▶ _PROVIDED DATA_:
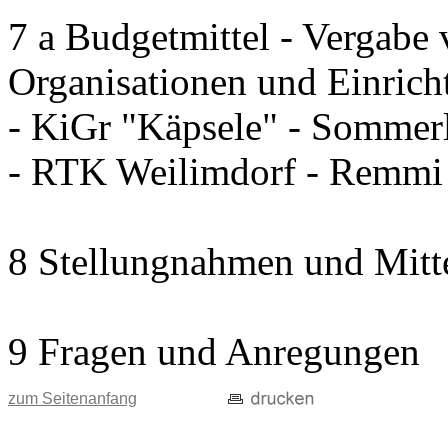
7 a Budgetmittel - Vergabe 
Organisationen und Einrich
- KiGr "Käpsele" - Sommerl
- RTK Weilimdorf - Remm
8 Stellungnahmen und Mitt
9 Fragen und Anregungen
zum Seitenanfang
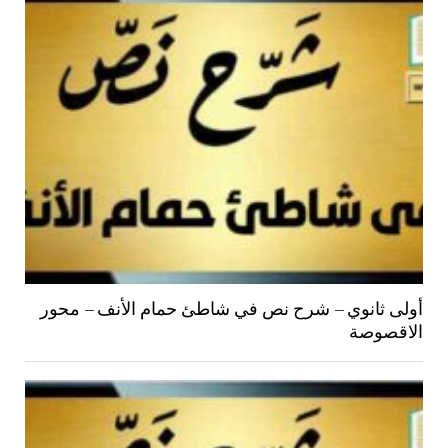
أولى ثانوي – شرح نص في شاطئ حمام الأنف – محور
الاقصوصة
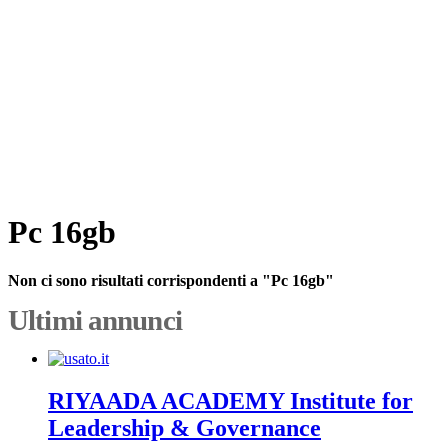
Pc 16gb
Non ci sono risultati corrispondenti a "Pc 16gb"
Ultimi annunci
RIYAADA ACADEMY Institute for
Leadership & Governance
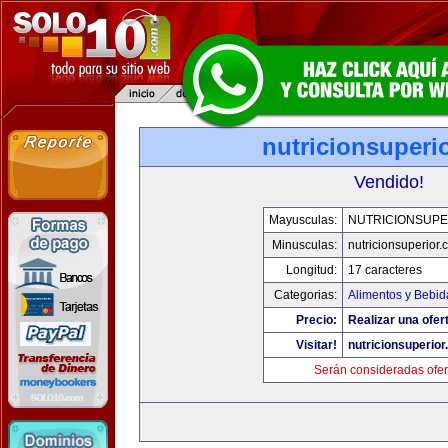
nutricionsuperi
Vendido!
Mayusculas:
NUTRICIONSUPE
Minusculas:
nutricionsuperior
Longitud:
17 caracteres
Categorias:
Alimentos y Bebid
Precio:
Realizar una ofer
Visitar!
nutricionsuperio
Serán consideradas ofer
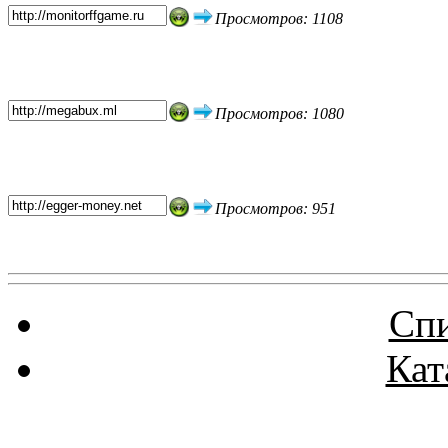
Просмотров: 1108
Просмотров: 1080
Просмотров: 951
Спи
Кат
Реклама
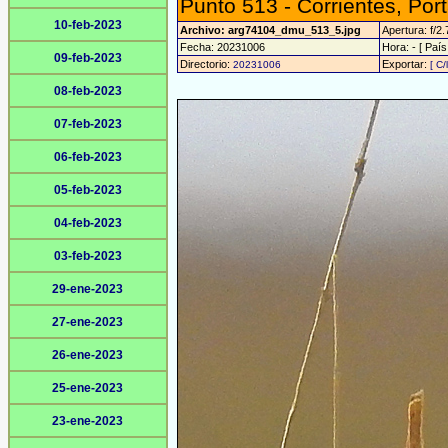
Punto 513 - Corrientes, Port
10-feb-2023
Archivo: arg74104_dmu_513_5.jpg
Apertura: f/2.
Fecha: 20231006
Hora: - [ País
09-feb-2023
Directorio:
Exportar:
20231006
[ C/
08-feb-2023
07-feb-2023
06-feb-2023
05-feb-2023
04-feb-2023
03-feb-2023
29-ene-2023
27-ene-2023
26-ene-2023
25-ene-2023
23-ene-2023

▶ _WRITTEN TASK_: What belongs in the answer is each line of the data that has the word "ofer".

▶ _RESULT OF THIS EXERCISE_:
Realizar una ofer
Serán consideradas ofer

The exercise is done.